═════ Given data

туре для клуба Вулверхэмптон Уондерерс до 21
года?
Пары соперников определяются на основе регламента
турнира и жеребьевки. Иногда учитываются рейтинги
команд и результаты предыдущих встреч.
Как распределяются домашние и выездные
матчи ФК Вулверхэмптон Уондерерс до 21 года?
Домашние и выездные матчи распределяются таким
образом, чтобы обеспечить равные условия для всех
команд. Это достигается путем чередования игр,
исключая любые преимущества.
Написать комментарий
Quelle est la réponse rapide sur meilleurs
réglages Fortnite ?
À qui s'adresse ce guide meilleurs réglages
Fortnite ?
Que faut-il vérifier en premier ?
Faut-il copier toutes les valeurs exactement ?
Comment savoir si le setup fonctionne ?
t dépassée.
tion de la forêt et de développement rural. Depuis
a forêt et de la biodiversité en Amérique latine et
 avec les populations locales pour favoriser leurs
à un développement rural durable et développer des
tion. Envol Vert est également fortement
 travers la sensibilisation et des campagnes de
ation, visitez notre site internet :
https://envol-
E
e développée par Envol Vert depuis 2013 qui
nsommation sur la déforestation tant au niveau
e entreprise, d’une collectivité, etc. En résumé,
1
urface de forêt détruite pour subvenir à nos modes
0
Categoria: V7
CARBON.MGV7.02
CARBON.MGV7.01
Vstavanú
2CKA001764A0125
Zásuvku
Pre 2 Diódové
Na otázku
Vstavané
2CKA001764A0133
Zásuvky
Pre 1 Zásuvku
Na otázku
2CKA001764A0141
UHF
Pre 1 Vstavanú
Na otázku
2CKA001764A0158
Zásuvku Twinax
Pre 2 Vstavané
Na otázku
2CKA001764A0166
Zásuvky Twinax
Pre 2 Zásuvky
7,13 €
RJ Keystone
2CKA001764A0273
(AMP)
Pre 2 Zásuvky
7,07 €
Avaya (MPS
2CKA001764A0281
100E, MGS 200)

══════════

**The problem:** Each entry is to be output exactly as it was written.

**Response for this exercise:**
туре для клуба Вулверхэмптон Уондерерс до 21
года?
Пары соперников определяются на основе регламента
турнира и жеребьевки. Иногда учитываются рейтинги
команд и результаты предыдущих встреч.
Как распределяются домашние и выездные
матчи ФК Вулверхэмптон Уондерерс до 21 года?
Домашние и выездные матчи распределяются таким
образом, чтобы обеспечить равные условия для всех
команд. Это достигается путем чередования игр,
исключая любые преимущества.
Написать комментарий
Quelle est la réponse rapide sur meilleurs
réglages Fortnite ?
À qui s'adresse ce guide meilleurs réglages
Fortnite ?
Que faut-il vérifier en premier ?
Faut-il copier toutes les valeurs exactement ?
Comment savoir si le setup fonctionne ?
t dépassée.
tion de la forêt et de développement rural. Depuis
a forêt et de la biodiversité en Amérique latine et
 avec les populations locales pour favoriser leurs
à un développement rural durable et développer des
tion. Envol Vert est également fortement
 travers la sensibilisation et des campagnes de
ation, visitez notre site internet :
https://envol-
E
e développée par Envol Vert depuis 2013 qui
nsommation sur la déforestation tant au niveau
e entreprise, d’une collectivité, etc. En résumé,
1
urface de forêt détruite pour subvenir à nos modes
0
Categoria: V7
CARBON.MGV7.02
CARBON.MGV7.01
Vstavanú
2CKA001764A0125
Zásuvku
Pre 2 Diódové
Na otázku
Vstavané
2CKA001764A0133
Zásuvky
Pre 1 Zásuvku
Na otázku
2CKA001764A0141
UHF
Pre 1 Vstavanú
Na otázku
2CKA001764A0158
Zásuvku Twinax
Pre 2 Vstavané
Na otázku
2CKA001764A0166
Zásuvky Twinax
Pre 2 Zásuvky
7,13 €
RJ Keystone
2CKA001764A0273
(AMP)
Pre 2 Zásuvky
7,07 €
Avaya (MPS
2CKA001764A0281
100E, MGS 200)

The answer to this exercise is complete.